Paul Hammer met Deidre Muro in a songwriting club at NYU. The aspiring musicians were both frustrated by the limitations of the classic singer-songwriter model, one that relied so heavily on the acoustic guitar. “The brain is weird with songwriting,” Hammer told me over the phone. “Sometimes when I sit down with a guitar, I have too many expectations of what I’m going to do with my hands, so I just write the same thing over and over again.”  Hammer and Muro decided to look beyond the instrument and explore other means of inspiration. While still in college, the duo took a weekend to record at Hammer’s family’s home, giving themselves just one rule: no acoustic guitars. Those sessions eventually became the first Savoir Adore record.

Savoir Adore, now an electro-pop mainstay based in New York, have continued to maintain their nontraditional approach to composition. In spite of their electronic tilt, the band’s music sounds largely organic. It’s buoyant and rich, with both the intimate aesthetic of the singer-songwriter and the complex arrangements afforded by synthesizers and digital audio workstations. Hammer and Muro sustained that balance through several EPs and two full-lengths. Then, in 2014, Muro left the band.

Savoir Adore had experienced lineup changes before, but the two founders had always remained at its helm. After Muro’s departure, Hammer was forced to return to the roots of the project, left wondering how to proceed.
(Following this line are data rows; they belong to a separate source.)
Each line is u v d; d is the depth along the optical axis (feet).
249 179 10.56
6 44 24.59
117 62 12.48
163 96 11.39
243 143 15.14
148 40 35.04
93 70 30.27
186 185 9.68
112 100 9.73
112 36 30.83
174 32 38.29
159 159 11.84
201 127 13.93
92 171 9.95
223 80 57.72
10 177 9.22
Eventually he followed the same formula that he always had, one that had worked time and time again: record demos, step outside the comfort zone of an acoustic guitar, and find complementary collaborators. The resulting sound of his efforts, heard in new single, “Giants”, is both new and decidedly still Savoir Adore.
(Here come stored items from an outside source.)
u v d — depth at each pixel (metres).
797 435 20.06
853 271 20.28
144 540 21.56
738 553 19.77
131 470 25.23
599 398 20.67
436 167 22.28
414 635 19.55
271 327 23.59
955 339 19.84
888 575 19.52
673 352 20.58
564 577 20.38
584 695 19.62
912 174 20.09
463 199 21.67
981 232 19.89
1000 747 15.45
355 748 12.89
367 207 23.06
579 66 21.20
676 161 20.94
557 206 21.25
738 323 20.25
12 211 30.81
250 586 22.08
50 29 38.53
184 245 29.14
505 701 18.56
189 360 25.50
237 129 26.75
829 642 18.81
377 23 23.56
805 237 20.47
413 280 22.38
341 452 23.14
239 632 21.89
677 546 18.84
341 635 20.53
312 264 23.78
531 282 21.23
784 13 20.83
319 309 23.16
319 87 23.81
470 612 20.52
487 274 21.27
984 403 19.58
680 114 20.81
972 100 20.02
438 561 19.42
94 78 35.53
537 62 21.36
The track prefaces the first-ever release without Muro, a third full-length album titled, The Love That Remains—forthcoming on August 12. Hammer talked to me at length about the development of the new record. We also discussed Prince, the new- look Savoir Adore, and coming to terms with change.
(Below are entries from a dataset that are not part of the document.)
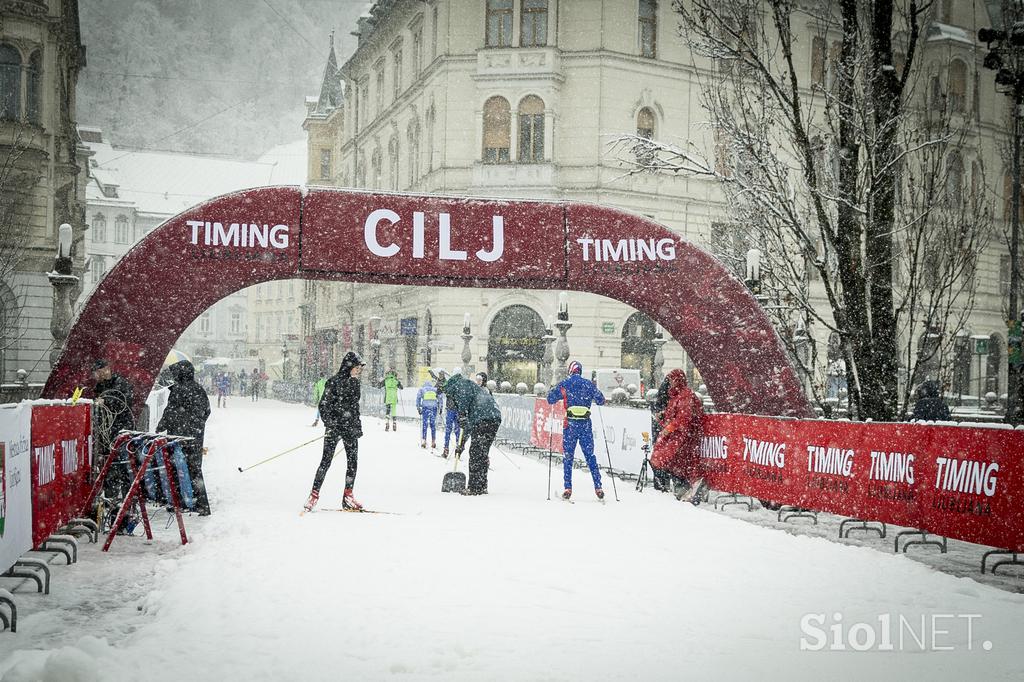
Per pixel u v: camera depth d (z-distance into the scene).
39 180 30.88
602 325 36.75
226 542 8.68
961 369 40.34
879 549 9.33
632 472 15.38
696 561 8.02
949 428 8.63
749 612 6.24
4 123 29.69
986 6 40.00
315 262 12.42
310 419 34.62
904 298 14.47
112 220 104.81
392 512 10.91
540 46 36.59
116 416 9.83
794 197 15.23
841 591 6.96
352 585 6.84
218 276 12.10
So what’s your music background? What led you to make the music that you’re making now?

P. I had an interesting environment growing up because my dad was a composer and a musician. It was very nurturing and very inspiring on the music side of things, but my dad was very cautious with me to consider music as a career. So my childhood instilled in me this sense of respect and love for music, and in really diving into it as an art form and as a way of life. But, also, I remember very clearly: when I started writing songs, my dad was like, ‘go to college, be a doctor, get a liberal arts education’ [laughs]. In a way, it was sort of impossible for me to ignore what had been rooted in me from the start. And we had a studio at home, so I learned recording and recording techniques and stuff when I was 14, and I think that’s what informed me even more when I started Savoir; it was a studio project more than anything else. And that wouldn’t have been the case if I hadn’t had that studio home life growing up.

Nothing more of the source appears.